━━━ Input data ━━━
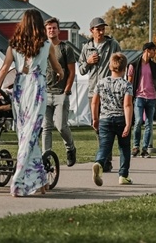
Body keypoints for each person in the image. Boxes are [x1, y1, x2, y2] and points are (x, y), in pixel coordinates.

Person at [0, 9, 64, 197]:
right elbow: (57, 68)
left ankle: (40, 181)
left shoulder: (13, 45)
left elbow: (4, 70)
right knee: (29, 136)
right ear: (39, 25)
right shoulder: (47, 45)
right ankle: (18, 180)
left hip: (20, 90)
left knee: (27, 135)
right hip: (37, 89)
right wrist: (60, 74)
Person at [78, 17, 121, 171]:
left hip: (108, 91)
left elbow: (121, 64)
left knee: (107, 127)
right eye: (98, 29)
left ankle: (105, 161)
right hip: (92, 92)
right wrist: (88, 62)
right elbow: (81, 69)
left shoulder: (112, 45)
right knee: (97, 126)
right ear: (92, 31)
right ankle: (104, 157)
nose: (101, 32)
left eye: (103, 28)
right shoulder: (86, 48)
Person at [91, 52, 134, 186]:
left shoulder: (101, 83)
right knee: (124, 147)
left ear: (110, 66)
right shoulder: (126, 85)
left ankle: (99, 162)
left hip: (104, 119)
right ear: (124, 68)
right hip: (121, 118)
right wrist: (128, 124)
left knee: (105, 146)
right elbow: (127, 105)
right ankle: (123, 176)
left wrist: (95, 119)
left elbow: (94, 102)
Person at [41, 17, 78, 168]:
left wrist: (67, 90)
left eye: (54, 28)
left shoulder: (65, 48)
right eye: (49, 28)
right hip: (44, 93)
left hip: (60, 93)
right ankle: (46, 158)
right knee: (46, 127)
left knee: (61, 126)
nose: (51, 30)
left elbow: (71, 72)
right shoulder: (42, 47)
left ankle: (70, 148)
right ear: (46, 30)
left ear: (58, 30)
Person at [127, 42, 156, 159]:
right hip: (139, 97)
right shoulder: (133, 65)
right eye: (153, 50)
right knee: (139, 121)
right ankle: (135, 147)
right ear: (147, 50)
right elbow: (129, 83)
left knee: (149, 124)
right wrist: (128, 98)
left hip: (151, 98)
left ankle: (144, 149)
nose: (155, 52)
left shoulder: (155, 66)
━━━
Starting at the line in the records above that contains "right ear: (124, 68)", output every line up to and including the last one, with nothing added.

Answer box>
right ear: (124, 68)
right hip: (121, 118)
right wrist: (128, 124)
left knee: (105, 146)
right elbow: (127, 105)
right ankle: (123, 176)
left wrist: (95, 119)
left elbow: (94, 102)
Person at [41, 17, 78, 168]:
left wrist: (67, 90)
left eye: (54, 28)
left shoulder: (65, 48)
right eye: (49, 28)
right hip: (44, 93)
left hip: (60, 93)
right ankle: (46, 158)
right knee: (46, 127)
left knee: (61, 126)
nose: (51, 30)
left elbow: (71, 72)
right shoulder: (42, 47)
left ankle: (70, 148)
right ear: (46, 30)
left ear: (58, 30)
Person at [127, 42, 156, 159]:
right hip: (139, 97)
right shoulder: (133, 65)
right eye: (153, 50)
right knee: (139, 121)
right ankle: (135, 147)
right ear: (147, 50)
right elbow: (129, 83)
left knee: (149, 124)
right wrist: (128, 98)
left hip: (151, 98)
left ankle: (144, 149)
nose: (155, 52)
left shoulder: (155, 66)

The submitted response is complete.